The project, which is a collaboration between the UCL Centre for Advanced Spatial Analysis, UCL Centre for Digital Humanities, UCL Public & Cultural Engagement, and UCL’s Bentham Project, hopes to raise questions on the surveillance state, online observation, digital scrutiny, and the routine recording of public spaces. Beyond this the camera will also be used to test algorithms to count visitor numbers to museum exhibit cases using low cost webcam solutions.

Professor Melissa Terras (UCL Centre for Digital Humanities) said “The PanoptiCam shows UCL’s distinct sense of humour – we all respect and are incredibly fond of the Auto-Icon, but working on this project allows us to play with issues which are confronting us every day in modern society, whilst hoping to understand the number of visitors Jeremy actually attracts. Although a simple premise, this required work with UCL Museums and Collections, The Bentham Project, and UCL CASA, indicating the often playful but interdisciplinary nature of much work at UCL.”
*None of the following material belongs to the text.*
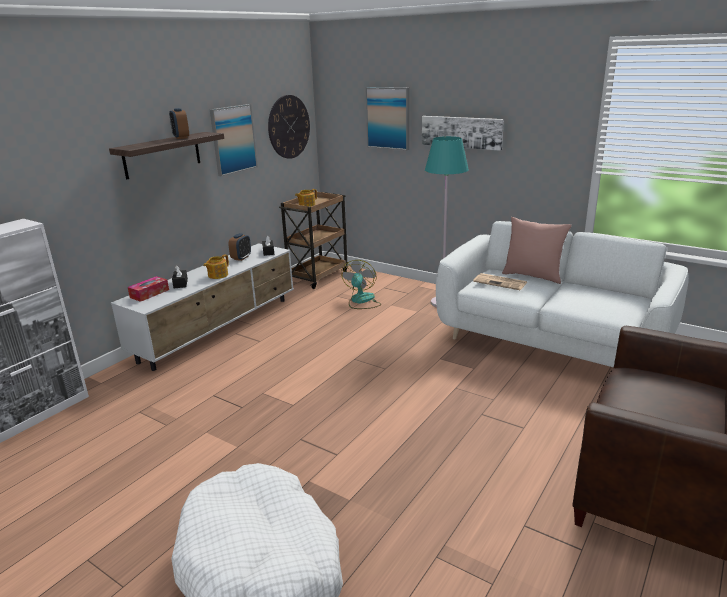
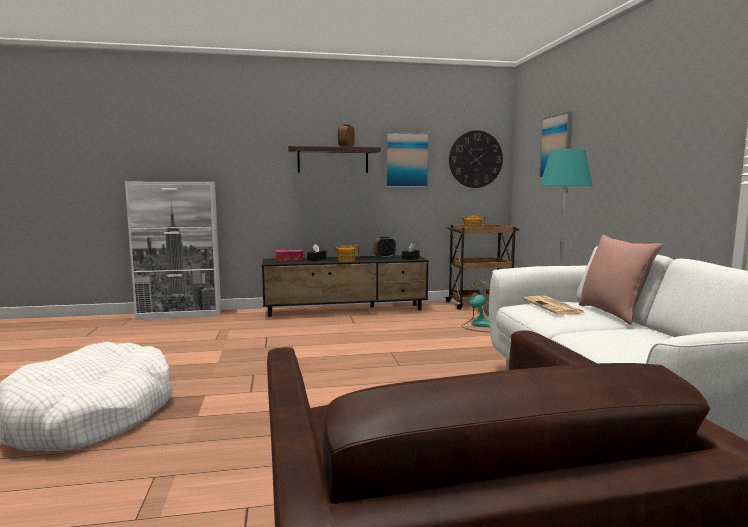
camera: 45 degrees right, 15 degrees down
white tv stand [111,243,294,371] -> black tv stand [262,255,429,317]
picture [422,116,504,151] -> none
Dr Andrew Hudson-Smith (UCL Bartlett Centre for Advanced Spatial Analysis) said – “The PanoptiCam is there as a nod to our increasingly surveyed society, it is, as Bentham would have perhaps approved (in the right circumstances) leaving the watching to the watched.”

Nick Booth (UCL Public & Cultural Engagement) – “When Bentham died in 1832 he left his body to be dissected and then displayed; the first request shows he wanted to get as much use out of his corpse as possible and the second, just possibly, suggests he had a slightly unusual sense of humour. I believe he would have enjoyed the PanoptiCam and appreciated its humour and utility. I’m certainly looking forward to finding out how many people come see UCL’s mascot each day!”